WHAT IS REQUIRED:
Copy the text lines of every item below verbatim, leaving out the pictures.

Saved data entries
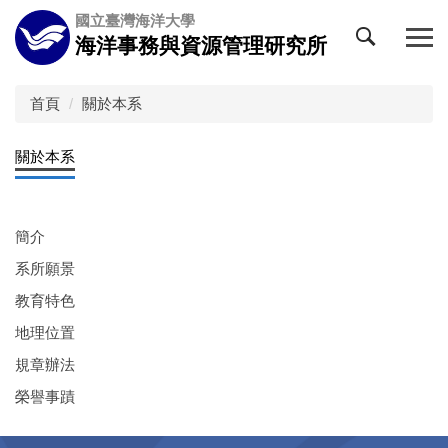
跳
國立臺灣海洋大學
到
海洋事務與資源管理研究所
主
要
內
首頁
關於本系
容
區
關於本系
簡介
系所願景
教育特色
地理位置
規章辦法
榮譽事蹟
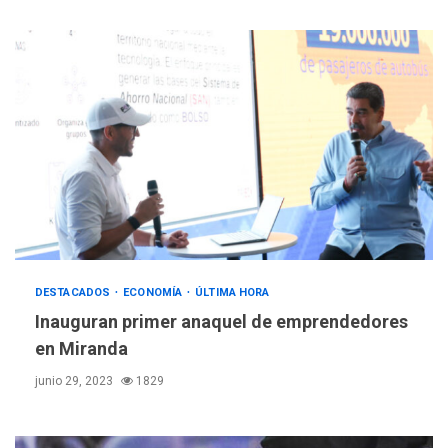
DESTACADOS
ECONOMÍA
ÚLTIMA HORA
Inauguran primer anaquel de emprendedores
en Miranda
junio 29, 2023
1829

ANSWER FOR THE TASK:
跳
國立臺灣海洋大學
到
海洋事務與資源管理研究所
主
要
內
首頁
關於本系
容
區
關於本系
簡介
系所願景
教育特色
地理位置
規章辦法
榮譽事蹟
DESTACADOS
ECONOMÍA
ÚLTIMA HORA
Inauguran primer anaquel de emprendedores
en Miranda
junio 29, 2023
1829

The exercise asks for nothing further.